Maybe they were different, but they weren’t completely separate, sharing some subtle connection.
Those people who desperately sought and consumed Taisui for immortality – did they eat the Taisui, or were they “eaten” by it? After their physical bodies ended, could their consciousness have been captured, permanently residing within the ancestral tablets?
What difference was there between living eternally in that drifting cave and being in prison? What difference was there between reaching a dead end – an endless dead end?
This so-called eternal life was worse than having a physical body and enjoying earthly pleasures.

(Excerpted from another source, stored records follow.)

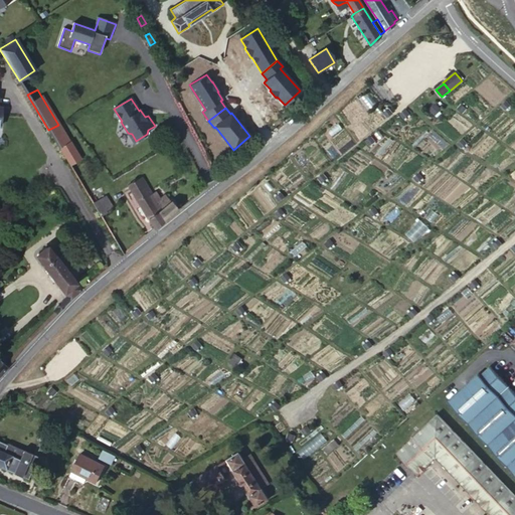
[(48,130),(69,165),(79,159),(58,125),(48,130)]
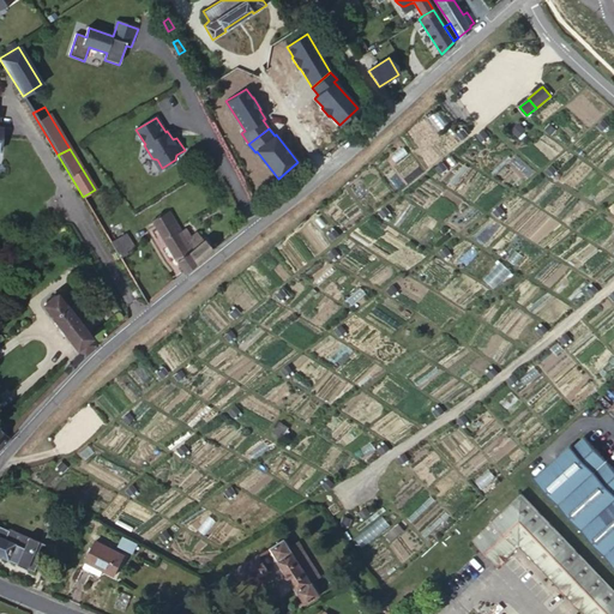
[(157,160),(152,158),(160,169),(162,168),(157,160)]
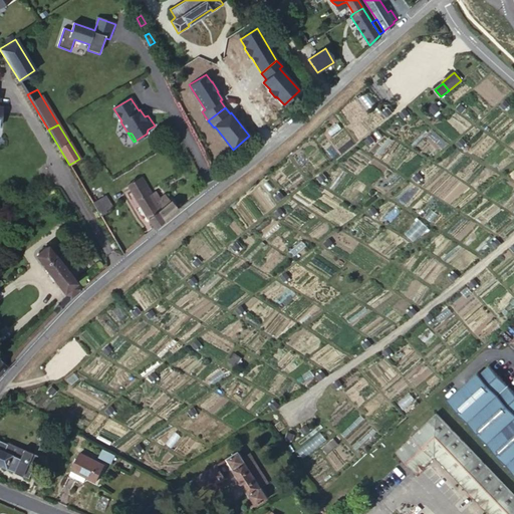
[(140,177),(125,186),(134,198),(148,189),(140,177)]
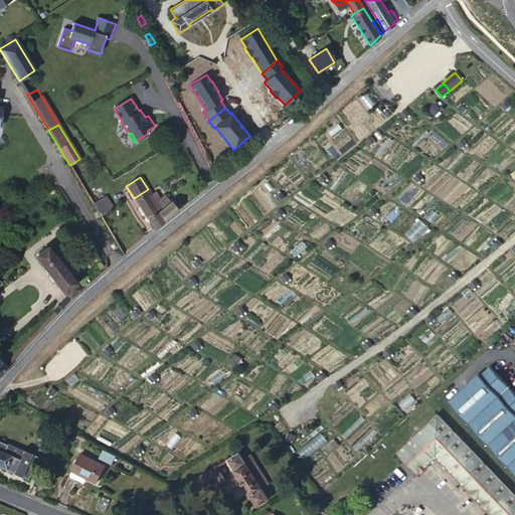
[(148,219),(154,229),(165,220),(178,209),(170,200),(169,200),(164,194),(157,201),(162,206),(160,209),(155,202),(153,203),(149,195),(151,194),(148,189),(134,198),(147,219),(148,219)]
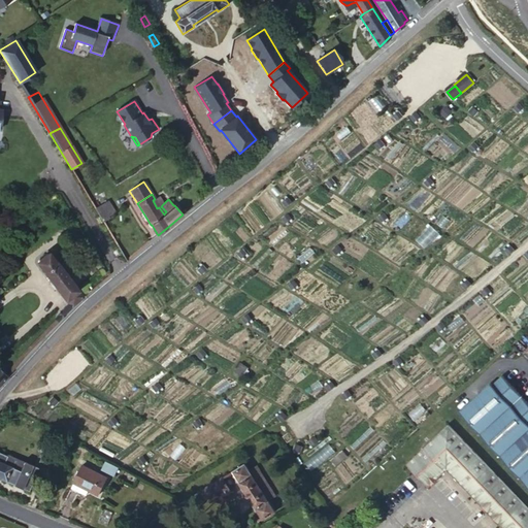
[(96,204),(102,216),(114,209),(108,198),(96,204)]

Was this why they desperately collected and preserved fresh corpses, hoping to “cross over through dead bodies”?
His gaze fell on the next line of Yi Baoquan’s words:
– They’ve reached a dead end, no path ahead, wanting to turn back.
They wanted to turn back, to be reborn as humans, to break free from the ancestral tablets’ constraints, using Taisui’s reproduction to continue their cycle of reincarnation.
Ding Yudie stared blankly at Ding Haijin: “Big Master if you’ve thought this far, why didn’t you tell us?”
Ding Haijin chuckled.
“What use would it be even if I thought of it? It’s just speculation, I can’t say it’s right. Besides, there’s no news from the drifting cave, no trace of Panling, and the three families’ ancestral tablets are paralyzed, cutting off contact with that side. Even if we understood all the connections, we wouldn’t know how future events would develop.”
– Did they succeed?
– Unknown, the story isn’t over yet.